Monday, June 2, 2014

Retirement confusion: Savings are not investment

I’m constantly surprised at how fundamental concepts in economics are so easily confused as soon as they are applied to real-life policy.

Take the issue of fully-funded versus pay-go pension systems. In a pay-go system, pensions are paid to qualifying individuals each year by the government out of general revenues. In the fully-funded system, individuals are forced to save in their working years to fund their retirement in later years.

Australia and many other countries have transitioned towards fully funded systems in the past couple of decades.

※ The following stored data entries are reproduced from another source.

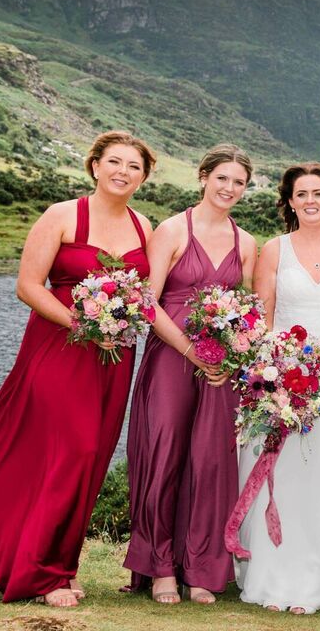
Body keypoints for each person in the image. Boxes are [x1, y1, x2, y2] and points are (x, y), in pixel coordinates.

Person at [0, 130, 155, 607]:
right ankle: (39, 574)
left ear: (144, 176)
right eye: (114, 161)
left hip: (113, 357)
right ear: (95, 165)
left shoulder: (144, 227)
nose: (123, 172)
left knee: (92, 456)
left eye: (133, 166)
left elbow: (146, 295)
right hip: (58, 346)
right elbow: (29, 286)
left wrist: (124, 322)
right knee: (71, 449)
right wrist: (82, 321)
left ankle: (63, 565)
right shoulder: (61, 215)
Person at [234, 162, 320, 614]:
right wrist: (269, 379)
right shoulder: (273, 251)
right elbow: (263, 318)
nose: (310, 201)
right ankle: (275, 570)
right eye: (301, 195)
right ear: (290, 202)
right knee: (286, 474)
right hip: (284, 380)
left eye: (319, 193)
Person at [123, 144, 258, 604]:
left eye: (238, 182)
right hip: (171, 358)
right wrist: (189, 350)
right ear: (204, 177)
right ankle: (160, 566)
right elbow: (147, 300)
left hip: (219, 369)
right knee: (165, 454)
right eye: (222, 178)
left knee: (211, 463)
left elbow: (249, 312)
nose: (229, 188)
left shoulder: (248, 242)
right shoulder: (172, 229)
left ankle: (200, 566)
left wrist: (229, 357)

This change can partly be attributed to a fear that pay-go systems are unsustainable, and partly because economic theory suggests that fully funded systems can increase the growth path of the economy through their effect on increasing savings, and therefore increased investment.

But the fear of unsustainable pay-go pensions, and the growth effects of fully funded systems, are both unfounded.

This is a very confusing area for many people, which is why it was so important to clarify the difference between saving and investment in my earlier post. When an individual or group within society spends less of their income, this does not automatically imply increased investment in new capital goods in proportion to that saving.

When my fully-funded pension account buys BHP shares, it buys them from existing owners, who may very well be retirees selling down their assets to fund their retirement.

Using this basic example we can see that a fully funded pension system involves the young buying assets from the old, which is a transfer to the old in exchange for an asset.

But this is exactly what a pay-go system is as well. It is a transfer from the young to the old via the tax system rather than via other financial vehicles. Or we could think of it as an exchange of the asset of a guaranteed retirement income instead of a BHP share. The diagram below summarises this point.

Regarding the investment effects, some have argued that when pension accounts buy shares they force prices up, thereby generating more investment. But to believe this you then need to explain some mechanism by which the share price was a binding constraint on new investment.

Does the BHP share price determine investment decisions in new mining ventures? Or is it the expected price path of the minerals, the ability to secure contracts for future output, and the costs of the facility?

Sure, there may be some small cases where equity value is binding, but that doesn’t mean that an investment opportunity will not instead be undertaken by a separate entity that doesn’t have that constraint.

Others have suggested that the share of savings that does go to direct investment funding, such as the example here, is sufficient to make the point. To me, this is the rare exception that proves the general rule and moreover makes the point that under normal circumstances debt, in the form of bank lending, is the almost universal investment funding tool.

To wrap up this point, here is the breakdown of assets in Australian superannuation (retirement savings) accounts from APRA. Only a very small share of these assets could be interpreted as being new investment. Most shares would be purchases of existing assets, with a rare exception of capital raising for new ventures. Cash and property are obviously not related to new investment, leaving fixed interest assets that may also involve a component of new investment.

The other important point here is that anything that makes a pay-go system unsustainable also makes a fully-funded system unsustainable, though I think neither system is. Each is merely a transfer from one group to another in society, with the same level of output to be shared at each point in time. 

Let’s be clear about this. In the pay-go system, wealth is transferred between taxpayers and the retirees each year. The retirees share of the economic pie is whatever is determined by demographics and government policy on retirement pensions.

In the fully-funded system, we have the bizarre situation of working age people buying assets from retired people who had accumulated them in the past, so that they can then sell them when they retire. There is a lot of asset churn in this system to generate what is a transfer from working age to the retired at all points in time. In essence, it is a pay-go system with the added cost of private funds management.

I have made this point in more detail in the past.